The "vote for" admonition constituted "express advocacy" in the parlance of the FEC; therefore, the ad unequivocally needed to be financed with hard money. While the other commercial was outside the FEC's purview because it lacked express advocacy language, it should nonetheless have been included in the NRA's annual report of political expenditures to the IRS, which defines electioneering activities more broadly than does the FEC.2

But there is reason to question whether the NRA provided the IRS with an accurate report of its expenditures intended to influence elections in 2000. While the NRA reported to the IRS that it had $230,000 in such expenditures in 2000,3 Executive Vice President Wayne LaPierre said in a fundraising letter that the group "spent what it took to defeat Al Gore, which amounted to millions more than we had on hand."4

The NRA appeared to confine its spending on political advertisements in 2002 to independent expenditure campaigns paid for by its PAC. LaPierre said the group opted to send Heston on a barnstorming tour rather than buying commercials. "It's moving real people to the polling booth," LaPierre said.5 The NRA reported zero political expenditures in 2002.

The NRA was a plaintiff in the lawsuit challenging BCRA. After the Supreme Court upheld the law, the NRA announced it had started an Internet radio station and subsequently, commenced a daily three-hour news and talk show on a satellite radio service.6 The NRA's newscasts are intended to fall within a provision of BCRA that exempts the news media from the prohibition on corporate money to broadcast "electioneering communications" that mention candidates' names in the 60 days preceding a general election or in the 30 days before a primary or convention.

"I vowed from the very start after the McCain-Feingold bill passed, we would not be silenced," LaPierre told the Houston Chronicle. "It's an act of defiance -- I readily admit that.
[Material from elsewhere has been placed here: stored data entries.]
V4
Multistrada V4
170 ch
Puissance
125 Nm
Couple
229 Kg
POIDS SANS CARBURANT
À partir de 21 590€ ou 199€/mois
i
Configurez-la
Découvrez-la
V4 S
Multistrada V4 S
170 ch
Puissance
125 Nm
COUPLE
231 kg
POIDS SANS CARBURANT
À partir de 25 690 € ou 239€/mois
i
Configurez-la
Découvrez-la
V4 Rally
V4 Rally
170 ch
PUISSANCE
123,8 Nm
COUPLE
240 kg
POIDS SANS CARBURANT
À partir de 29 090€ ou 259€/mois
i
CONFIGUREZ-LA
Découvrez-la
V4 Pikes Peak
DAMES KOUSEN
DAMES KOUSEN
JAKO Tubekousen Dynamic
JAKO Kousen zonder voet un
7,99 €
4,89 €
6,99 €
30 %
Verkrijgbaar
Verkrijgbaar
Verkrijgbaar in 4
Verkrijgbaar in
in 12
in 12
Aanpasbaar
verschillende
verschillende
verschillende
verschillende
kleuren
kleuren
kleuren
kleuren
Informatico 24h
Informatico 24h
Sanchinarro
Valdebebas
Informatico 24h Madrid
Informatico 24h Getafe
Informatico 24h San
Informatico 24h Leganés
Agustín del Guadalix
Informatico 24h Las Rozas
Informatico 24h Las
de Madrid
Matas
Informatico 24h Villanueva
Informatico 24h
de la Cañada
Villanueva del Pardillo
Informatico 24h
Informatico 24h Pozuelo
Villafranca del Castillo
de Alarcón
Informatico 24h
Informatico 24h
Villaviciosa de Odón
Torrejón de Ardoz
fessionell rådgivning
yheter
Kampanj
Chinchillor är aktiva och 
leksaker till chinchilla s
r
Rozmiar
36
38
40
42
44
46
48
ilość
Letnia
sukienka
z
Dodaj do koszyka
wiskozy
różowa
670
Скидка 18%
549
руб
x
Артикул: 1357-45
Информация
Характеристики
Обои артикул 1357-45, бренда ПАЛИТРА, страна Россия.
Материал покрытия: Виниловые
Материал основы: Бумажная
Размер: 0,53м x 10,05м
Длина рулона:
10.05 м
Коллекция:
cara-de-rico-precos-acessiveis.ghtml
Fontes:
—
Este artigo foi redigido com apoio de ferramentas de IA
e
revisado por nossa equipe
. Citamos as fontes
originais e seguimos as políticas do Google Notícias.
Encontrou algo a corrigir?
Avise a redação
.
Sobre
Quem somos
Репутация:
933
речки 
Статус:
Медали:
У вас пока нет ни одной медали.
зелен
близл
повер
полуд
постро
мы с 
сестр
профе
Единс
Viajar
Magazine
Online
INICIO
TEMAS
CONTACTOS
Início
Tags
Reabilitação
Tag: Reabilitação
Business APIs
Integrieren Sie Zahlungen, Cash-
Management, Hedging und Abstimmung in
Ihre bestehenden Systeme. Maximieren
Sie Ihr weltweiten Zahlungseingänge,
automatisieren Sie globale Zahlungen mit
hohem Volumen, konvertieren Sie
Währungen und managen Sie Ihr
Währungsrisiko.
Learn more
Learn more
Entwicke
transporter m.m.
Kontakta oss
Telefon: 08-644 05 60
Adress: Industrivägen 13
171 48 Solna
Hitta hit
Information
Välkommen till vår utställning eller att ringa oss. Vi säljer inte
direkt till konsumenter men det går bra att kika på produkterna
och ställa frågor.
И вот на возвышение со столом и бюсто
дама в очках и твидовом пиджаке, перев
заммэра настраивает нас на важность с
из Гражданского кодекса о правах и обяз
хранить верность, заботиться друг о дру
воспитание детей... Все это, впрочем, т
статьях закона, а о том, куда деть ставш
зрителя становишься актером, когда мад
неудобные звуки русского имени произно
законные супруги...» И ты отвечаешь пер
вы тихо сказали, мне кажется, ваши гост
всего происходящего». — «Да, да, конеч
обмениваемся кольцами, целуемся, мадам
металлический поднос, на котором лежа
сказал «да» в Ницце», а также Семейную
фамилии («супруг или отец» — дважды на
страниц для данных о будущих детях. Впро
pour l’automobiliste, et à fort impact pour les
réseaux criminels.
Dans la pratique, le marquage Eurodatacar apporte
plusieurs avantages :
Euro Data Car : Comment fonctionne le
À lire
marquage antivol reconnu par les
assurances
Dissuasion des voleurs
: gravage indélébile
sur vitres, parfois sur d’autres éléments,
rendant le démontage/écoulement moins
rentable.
But it's an act of defiance under the law."7


1   Mitch McConnell v. FEC, "Brief of Amicus Curiae The League of Women Voters of the United States in Support of Appellees."
2   IRS Form 990 Instructions, Line 81, 2003. (Available at www.irs.gov.)
3   National Rifle Association 990 form, 2000.
4   Mitch McConnell v. FEC, "Brief of Amicus Curiae The League of Women Voters of the United States in Support of Appellees."
5   Sharon Theimer, "Special Interests Spend Millions To Influence Vote; Groups Are Focusing On 'Moving Real People' To the Polling Booth," St. Louis Post-Dispatch, Oct. 27, 2002.
6   "Profile: Launch of NRA News, An Online Newscast," National Public Radio, April 16, 2004.
7   Kim Cobb, "NRA Challenges Soft Money Law with Radio Show," Houston Chronicle, June 18, 2004.